[Given data]
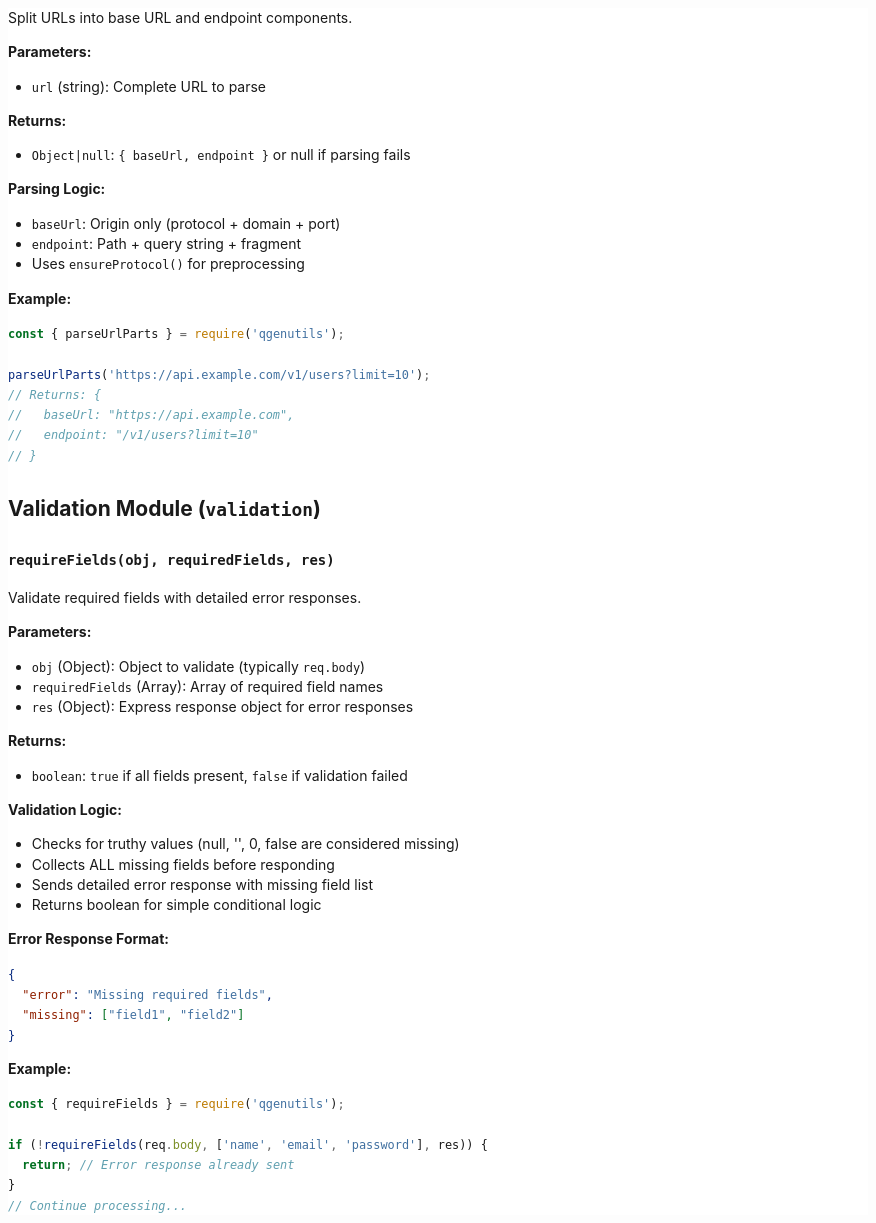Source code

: Split URLs into base URL and endpoint components.

**Parameters:**
- `url` (string): Complete URL to parse

**Returns:**
- `Object|null`: `{ baseUrl, endpoint }` or null if parsing fails

**Parsing Logic:**
- `baseUrl`: Origin only (protocol + domain + port)
- `endpoint`: Path + query string + fragment
- Uses `ensureProtocol()` for preprocessing

**Example:**
```javascript
const { parseUrlParts } = require('qgenutils');

parseUrlParts('https://api.example.com/v1/users?limit=10');
// Returns: {
//   baseUrl: "https://api.example.com",
//   endpoint: "/v1/users?limit=10"
// }
```

## Validation Module (`validation`)

### `requireFields(obj, requiredFields, res)`

Validate required fields with detailed error responses.

**Parameters:**
- `obj` (Object): Object to validate (typically `req.body`)
- `requiredFields` (Array): Array of required field names
- `res` (Object): Express response object for error responses

**Returns:**
- `boolean`: `true` if all fields present, `false` if validation failed

**Validation Logic:**
- Checks for truthy values (null, '', 0, false are considered missing)
- Collects ALL missing fields before responding
- Sends detailed error response with missing field list
- Returns boolean for simple conditional logic

**Error Response Format:**
```json
{
  "error": "Missing required fields",
  "missing": ["field1", "field2"]
}
```

**Example:**
```javascript
const { requireFields } = require('qgenutils');

if (!requireFields(req.body, ['name', 'email', 'password'], res)) {
  return; // Error response already sent
}
// Continue processing...
```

[The problem]
Apart from the images, retype the full material exactly as written.

[Your response]
Source code

: Split URLs into base URL and endpoint components.

**Parameters:**
- `url` (string): Complete URL to parse

**Returns:**
- `Object|null`: `{ baseUrl, endpoint }` or null if parsing fails

**Parsing Logic:**
- `baseUrl`: Origin only (protocol + domain + port)
- `endpoint`: Path + query string + fragment
- Uses `ensureProtocol()` for preprocessing

**Example:**
```javascript
const { parseUrlParts } = require('qgenutils');

parseUrlParts('https://api.example.com/v1/users?limit=10');
// Returns: {
//   baseUrl: "https://api.example.com",
//   endpoint: "/v1/users?limit=10"
// }
```

## Validation Module (`validation`)

### `requireFields(obj, requiredFields, res)`

Validate required fields with detailed error responses.

**Parameters:**
- `obj` (Object): Object to validate (typically `req.body`)
- `requiredFields` (Array): Array of required field names
- `res` (Object): Express response object for error responses

**Returns:**
- `boolean`: `true` if all fields present, `false` if validation failed

**Validation Logic:**
- Checks for truthy values (null, '', 0, false are considered missing)
- Collects ALL missing fields before responding
- Sends detailed error response with missing field list
- Returns boolean for simple conditional logic

**Error Response Format:**
```json
{
  "error": "Missing required fields",
  "missing": ["field1", "field2"]
}
```

**Example:**
```javascript
const { requireFields } = require('qgenutils');

if (!requireFields(req.body, ['name', 'email', 'password'], res)) {
  return; // Error response already sent
}
// Continue processing...
```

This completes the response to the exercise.